Die Bundeshauptstadt Wien hat der Beschwerdeführerin Aufwendungen in der Höhe von S 13.640,-- binnen zwei Wochen bei sonstiger Exekution zu ersetzen.
Begründung
Die Beschwerdeführerin erwarb mit Kaufvertrag vom 9. Oktober 1962 zunächst einen 428/4878-Anteil an der Liegenschaft EZ 1050, Grundstück Nr. 1133/1 (Wien, Ecke N-Gasse 44 - S-Gasse 3), von der "D."-Gemeinützigen Wohnungs- und Siedlungsgenossenschaft mit beschränkter Haftung. Nach Punkt VI dieses Vertrages wurde mit den kaufgegenständlichen Liegenschaftsanteilen das Wohnungseigentum am gesamten Erdgeschoß des Straßentraktes mit Ausnahme der gemeinsamen Einfahrt laut genehmigten Bauplänen und den im Hof gelegenen Serviceboxen verbunden. Aus dem am 11. Oktober 1963 mit der Beschwerdeführerin und 29 weiteren Wohnungseigentümern abgeschlossenen Wohnungseigentumsvertrag ergibt sich, daß hinsichtlich des nunmehr festgestellten 940/9132-Anteiles der Beschwerdeführerin das Wohnungseigentum am Geschäftslokal mit den Bestandteilen "Tankstelle/AR, Lagerraum, V, Gd, Waschraum, WC und 3 PKW-Boxen" im Ausmaß von 850,02 m2 verbunden ist.
Die Mitbeteiligten sind Wohnungseigentümer in dem auf der gegeständlichen Liegenschaft errichten Gebäude.
Hinsichtlich des früheren, mit Bescheid der belangten Behörde vom 27. August 1992 versagten Bauvorhabens ist auf die Sachverhaltsdarstellung im Erkenntnis vom heutigen Tage, Zl. 93/05/0105, zu verweisen. Die Beschwerdeführerin suchte am 15. September 1992 neuerlich um Baubewilligung an, wobei sich das neue Projekt vom früheren vor allem dadurch unterschied, daß der schon bestehende vorhandene Füllschacht im Einfahrtsbereich weiterhin für die Mineralölsorten Super und Normalbenzin Verwendung finden sollte, hingegen ein neuer Füllschacht für Diesel und Super-Bleifrei jetzt im Bereich des neuen Lagerbehälters außerhalb des unterkellerten Gebäudeteiles errichtet werden soll.

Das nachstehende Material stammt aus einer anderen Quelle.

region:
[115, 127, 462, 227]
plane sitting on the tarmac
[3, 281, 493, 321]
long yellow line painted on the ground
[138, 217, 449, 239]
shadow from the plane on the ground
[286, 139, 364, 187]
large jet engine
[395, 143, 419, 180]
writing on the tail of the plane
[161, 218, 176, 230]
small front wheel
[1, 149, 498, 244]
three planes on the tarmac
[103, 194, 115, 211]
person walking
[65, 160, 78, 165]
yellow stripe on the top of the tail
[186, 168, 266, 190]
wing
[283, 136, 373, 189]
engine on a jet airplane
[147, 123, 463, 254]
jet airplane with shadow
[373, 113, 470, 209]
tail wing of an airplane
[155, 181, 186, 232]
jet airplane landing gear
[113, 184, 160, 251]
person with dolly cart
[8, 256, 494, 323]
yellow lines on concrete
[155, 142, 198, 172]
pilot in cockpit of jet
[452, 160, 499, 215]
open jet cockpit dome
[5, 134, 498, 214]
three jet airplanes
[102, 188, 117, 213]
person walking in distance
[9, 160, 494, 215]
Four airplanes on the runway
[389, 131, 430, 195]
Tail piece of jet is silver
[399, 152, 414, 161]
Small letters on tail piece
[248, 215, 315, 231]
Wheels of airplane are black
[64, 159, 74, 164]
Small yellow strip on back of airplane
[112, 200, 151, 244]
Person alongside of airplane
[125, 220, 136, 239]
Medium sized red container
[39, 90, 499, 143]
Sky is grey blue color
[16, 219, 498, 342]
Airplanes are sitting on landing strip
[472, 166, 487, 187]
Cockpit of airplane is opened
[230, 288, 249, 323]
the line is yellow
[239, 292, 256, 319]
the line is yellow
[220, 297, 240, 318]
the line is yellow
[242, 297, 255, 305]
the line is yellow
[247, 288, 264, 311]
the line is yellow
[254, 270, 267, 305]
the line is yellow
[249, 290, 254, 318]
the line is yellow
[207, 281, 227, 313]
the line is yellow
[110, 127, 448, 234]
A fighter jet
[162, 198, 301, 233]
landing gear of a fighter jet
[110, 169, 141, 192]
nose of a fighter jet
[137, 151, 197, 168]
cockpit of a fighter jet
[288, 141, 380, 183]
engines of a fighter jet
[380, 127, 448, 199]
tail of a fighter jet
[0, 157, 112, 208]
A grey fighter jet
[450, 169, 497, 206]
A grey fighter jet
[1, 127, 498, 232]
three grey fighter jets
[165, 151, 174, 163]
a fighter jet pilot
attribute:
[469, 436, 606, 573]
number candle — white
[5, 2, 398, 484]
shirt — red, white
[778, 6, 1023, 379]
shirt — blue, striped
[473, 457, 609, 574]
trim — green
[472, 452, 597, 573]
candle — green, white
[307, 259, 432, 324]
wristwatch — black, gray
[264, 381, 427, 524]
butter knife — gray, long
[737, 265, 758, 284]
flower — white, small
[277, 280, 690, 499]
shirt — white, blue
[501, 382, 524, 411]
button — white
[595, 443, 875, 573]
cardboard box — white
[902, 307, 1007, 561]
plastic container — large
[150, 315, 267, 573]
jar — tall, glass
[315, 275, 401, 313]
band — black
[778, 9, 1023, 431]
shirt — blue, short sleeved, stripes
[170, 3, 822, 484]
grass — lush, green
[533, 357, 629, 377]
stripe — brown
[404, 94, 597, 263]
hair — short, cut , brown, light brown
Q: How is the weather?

Mit Bescheid vom 25. September 1992 bewilligte der Magistrat der Stadt Wien, Magistratsabteilung 35, das geänderte Projekt. Da jetzt der Füllschacht nicht mehr an einer in einem gemeinsamen Bestandteil des Hauses liegenden Stelle errichtet werde, liege der von der Bauoberbehörde herangezogene Versagungsgrund nicht mehr vor.
In ihrer dagegen erstatteten Berufung brachten die Miteigentümer vor, daß der vergrößerte Tank samt Baugrube auch im Bereich der Allgemeinfläche liege, daß die im Zuge der Bauarbeiten notwendig gewordene Sperre der Durchfahrt eine Allgemeinfläche betroffen habe und daß die Durchfahrtshöhe wegen der erfolgten Niveauanhebung vermindert worden sei.

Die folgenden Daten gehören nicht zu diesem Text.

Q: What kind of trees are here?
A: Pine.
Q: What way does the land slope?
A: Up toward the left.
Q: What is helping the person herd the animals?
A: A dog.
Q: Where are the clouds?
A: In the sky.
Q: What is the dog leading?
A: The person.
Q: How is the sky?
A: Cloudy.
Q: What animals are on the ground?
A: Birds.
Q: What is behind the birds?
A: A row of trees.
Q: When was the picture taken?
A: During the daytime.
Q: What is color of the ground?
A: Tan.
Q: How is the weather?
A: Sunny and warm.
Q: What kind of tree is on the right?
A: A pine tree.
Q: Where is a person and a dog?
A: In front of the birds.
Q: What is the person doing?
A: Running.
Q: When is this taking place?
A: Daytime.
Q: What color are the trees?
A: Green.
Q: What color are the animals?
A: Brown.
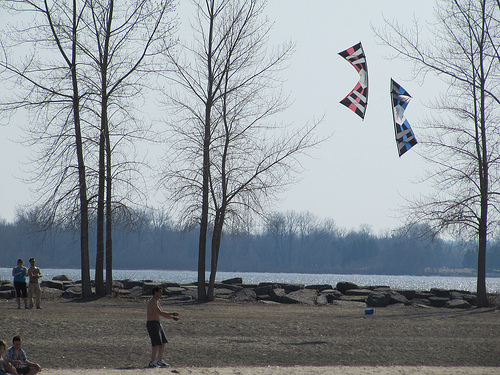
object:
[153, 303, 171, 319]
arm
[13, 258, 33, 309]
person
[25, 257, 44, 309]
person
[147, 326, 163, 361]
legs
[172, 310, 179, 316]
hand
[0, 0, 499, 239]
sky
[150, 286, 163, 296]
head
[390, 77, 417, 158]
kite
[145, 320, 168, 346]
shorts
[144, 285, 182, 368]
man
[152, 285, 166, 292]
hair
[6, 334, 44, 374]
children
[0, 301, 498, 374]
ground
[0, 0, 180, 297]
tree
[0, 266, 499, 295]
lake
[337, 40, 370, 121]
kite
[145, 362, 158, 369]
foot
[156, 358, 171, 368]
foot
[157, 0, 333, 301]
tree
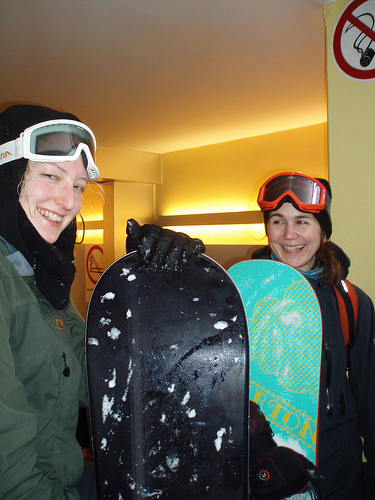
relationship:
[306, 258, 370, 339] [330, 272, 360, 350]
backpack has a strap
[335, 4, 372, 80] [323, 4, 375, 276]
sign posted on wall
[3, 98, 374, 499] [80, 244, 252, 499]
women holding snowboard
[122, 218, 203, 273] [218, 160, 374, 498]
gloves are on woman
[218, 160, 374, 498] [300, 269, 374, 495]
woman wearing skiing suit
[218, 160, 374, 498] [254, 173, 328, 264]
woman has a head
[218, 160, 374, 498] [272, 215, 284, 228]
woman has an eye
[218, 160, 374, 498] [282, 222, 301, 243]
woman has a nose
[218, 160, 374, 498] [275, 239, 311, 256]
woman has a mouth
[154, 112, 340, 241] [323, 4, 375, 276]
lights are mounted on wall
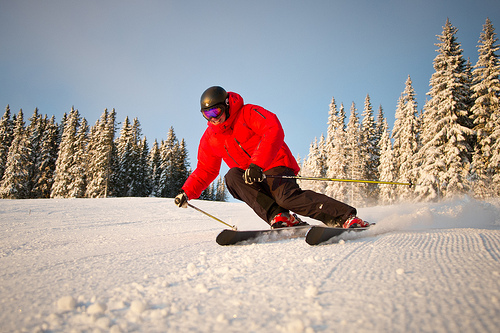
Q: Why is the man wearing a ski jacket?
A: To keep warm.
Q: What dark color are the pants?
A: Brown.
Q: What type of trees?
A: Pine.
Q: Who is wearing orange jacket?
A: Skier.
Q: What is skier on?
A: Snow.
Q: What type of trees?
A: Evergreen.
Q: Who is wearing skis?
A: Skier.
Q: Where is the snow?
A: On trees.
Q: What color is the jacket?
A: Red.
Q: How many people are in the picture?
A: One.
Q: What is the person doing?
A: Skiing.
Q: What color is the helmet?
A: Black.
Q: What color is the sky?
A: Blue.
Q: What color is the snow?
A: White.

Mit dem angefochtenen Bescheid hob die belangte Behörde den erstinstanzlichen Bescheid abermals auf und versagte die beantragte Baubewilligung. Zum rechtlichen Ergebnis, daß auch diesem Ansuchen alle Miteigentümer hätten zustimmen müssen, gelangte sie aufgrund folgender Feststellungen:
"Dem einen Bestandteil des Bescheides bildenden Plan ist zu entnehmen, daß der neu einzubauende Lagerbehälter über den auszutauschenden (daher gelb umrandet dargestellten Behälter) um ca. 60 cm hinausragt, hiezu kommt noch, daß die vorgesehene Betonplatte um ca. 1 m über die ursprünglich vorgesehene Abdeckung des alten Lagerbehälters hinaussteht.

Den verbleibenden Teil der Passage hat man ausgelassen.